We've done RNA-Seq on 32 breast tumor RNAs; for the most part the RIN values were more than adequate for RNA-Seq. Strand-specific libraries were made and paired-end 100 bp reads performed. Our Bioinformatics core gave us the QC report for RNA-Seq analysis of the RNAs. They told us that the data quality is not very good based on the relatively low % mapped reads (<80%) and the significant drop off in read quality after 60 bp. All 32 samples looked similar so I doubt the problem is quality of the RNA samples.
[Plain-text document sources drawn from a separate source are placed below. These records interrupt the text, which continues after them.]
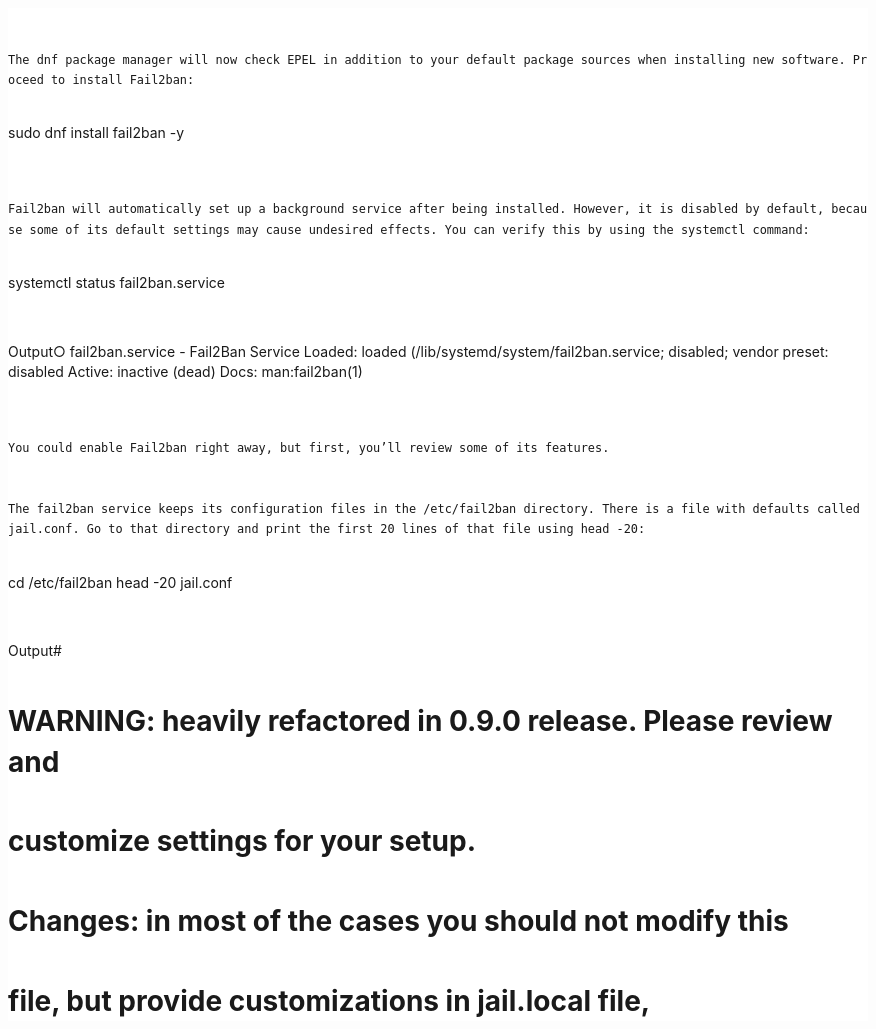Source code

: 
```


The dnf package manager will now check EPEL in addition to your default package sources when installing new software. Proceed to install Fail2ban:


```
sudo dnf install fail2ban -y


```


Fail2ban will automatically set up a background service after being installed. However, it is disabled by default, because some of its default settings may cause undesired effects. You can verify this by using the systemctl command:


```
systemctl status fail2ban.service


```


```
Output○ fail2ban.service - Fail2Ban Service
     Loaded: loaded (/lib/systemd/system/fail2ban.service; disabled; vendor preset: disabled
     Active: inactive (dead)
       Docs: man:fail2ban(1)

```


You could enable Fail2ban right away, but first, you’ll review some of its features.


The fail2ban service keeps its configuration files in the /etc/fail2ban directory. There is a file with defaults called jail.conf. Go to that directory and print the first 20 lines of that file using head -20:


```
cd /etc/fail2ban
head -20 jail.conf


```


```
Output#
# WARNING: heavily refactored in 0.9.0 release.  Please review and
#          customize settings for your setup.
#
# Changes:  in most of the cases you should not modify this
#           file, but provide customizations in jail.local file,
Does this result suggest that there was some systematic problem with the library preparation and/or sequencing.

fastq tophat • 4.1k views

ADD COMMENT • link updated 10.3 years ago by alpha2zee ▴ 120 • written 10.3 years ago by kcnq1ot1 • 0

0

Entering edit mode

It could have been an issue during transfer to the facility, library creation, or sequencing. Lacking further details, it's tough to know which (even with more details, it can be difficult to know for sure). BTW, when you say that the RIN values were good, what sort of values are we talking about?

ADD REPLY • link 10.3 years ago by Devon Ryan 104k

0

Entering edit mode

Thank you for your help. The RIN values ranged from 7.2 - 9.5. Both the mean and median RIN values were 8.5.

ADD REPLY • link 10.3 years ago by kcnq1ot1 • 0

score 1 · Answer 1 · 2013-12-27

1

Entering edit mode

10.3 years ago

Charles Warden 8.2k

In general, I would say >80% alignment is ideal (and realistic to achieve, in most cases), but <80% alignment isn't necessarily horrible. Less than 50% or 20% is another story.

The significant drop off isn't good, but I can typically get decent gene-level counts with single-end 40-bp reads. So, you'll exceed that if you just trim off the last 40 bp. I would also recommend recalculating the alignment percentage after trimming the reads - I would expect the alignment percentage to increase when focusing only the high-quality portion of the reads.

How many reads do you have per sample? You should have at least 10 million for differential expression (single-end count is OK in most cases). 20-40 million paired end is good for splicing analysis.

I haven't worked with strand-specific data before. Perhaps that is a factor? Otherwise, I think there is still potential for the data to be usable.

ADD COMMENT • link 10.3 years ago by Charles Warden 8.2k

0

Entering edit mode

Thanks for your help.

Regarding no. reads. The mean and median mapped reads per sample were 67 million (range 40-90 million).

ADD REPLY • link 10.3 years ago by kcnq1ot1 • 0

0

Entering edit mode

Yeah, you have plenty of reads. I really think you can do something with this data.

ADD REPLY • link 10.3 years ago by Charles Warden 8.2k

score 1 · Answer 2 · 2013-12-28

1

Entering edit mode

10.3 years ago

alpha2zee ▴ 120

You should also consider the expertise of those who mapped the read data. Is it possible that mapping wasn't done properly... for instance, would removal of poor quality trailing bases from the reads, contaminating adapter sequences, etc. have improved the mapping?

ADD COMMENT • link 10.3 years ago by alpha2zee ▴ 120